■ TASK DIRECTIONS: Look through the records that follow. Copy every line containing the word "cutting".

[Stored items from a collection]

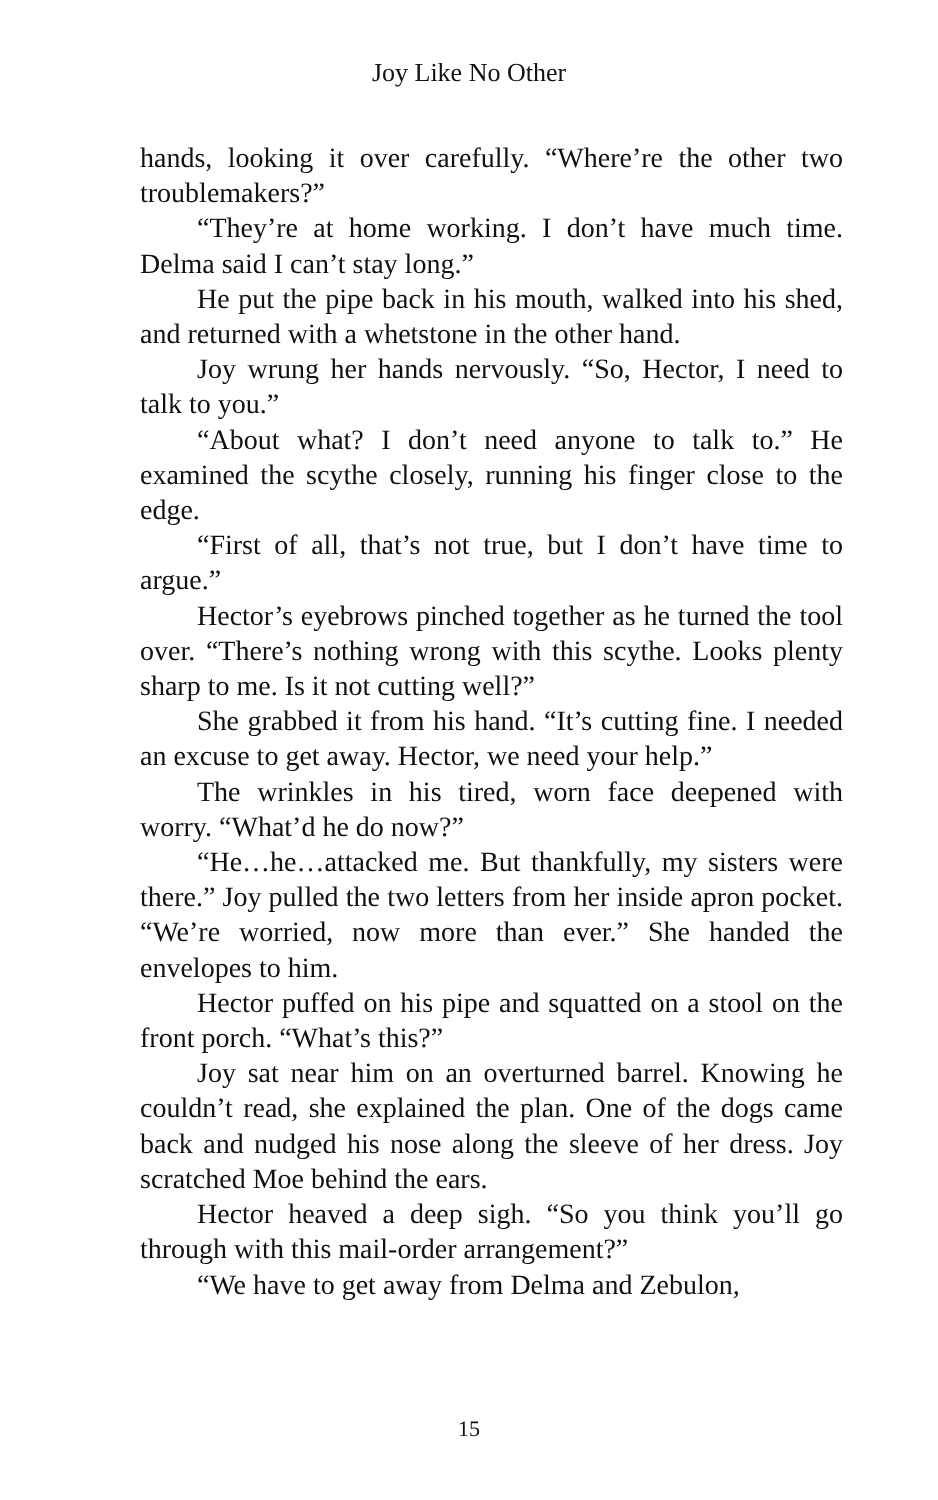Joy Like No Other
hands, looking it over carefully. “Where’re the other two troublemakers?”
“They’re at home working. I don’t have much time. Delma said I can’t stay long.”
He put the pipe back in his mouth, walked into his shed, and returned with a whetstone in the other hand.
Joy wrung her hands nervously. “So, Hector, I need to talk to you.”
“About what? I don’t need anyone to talk to.” He examined the scythe closely, running his finger close to the edge.
“First of all, that’s not true, but I don’t have time to argue.”
Hector’s eyebrows pinched together as he turned the tool over. “There’s nothing wrong with this scythe. Looks plenty sharp to me. Is it not cutting well?”
She grabbed it from his hand. “It’s cutting fine. I needed an excuse to get away. Hector, we need your help.”
The wrinkles in his tired, worn face deepened with worry. “What’d he do now?”
“He…he…attacked me. But thankfully, my sisters were there.” Joy pulled the two letters from her inside apron pocket. “We’re worried, now more than ever.” She handed the envelopes to him.
Hector puffed on his pipe and squatted on a stool on the front porch. “What’s this?”
Joy sat near him on an overturned barrel. Knowing he couldn’t read, she explained the plan. One of the dogs came back and nudged his nose along the sleeve of her dress. Joy scratched Moe behind the ears.
Hector heaved a deep sigh. “So you think you’ll go through with this mail-order arrangement?”
“We have to get away from Delma and Zebulon,
15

■ THE ANSWER:
Hector’s eyebrows pinched together as he turned the tool over. “There’s nothing wrong with this scythe. Looks plenty sharp to me. Is it not cutting well?”
She grabbed it from his hand. “It’s cutting fine. I needed an excuse to get away. Hector, we need your help.”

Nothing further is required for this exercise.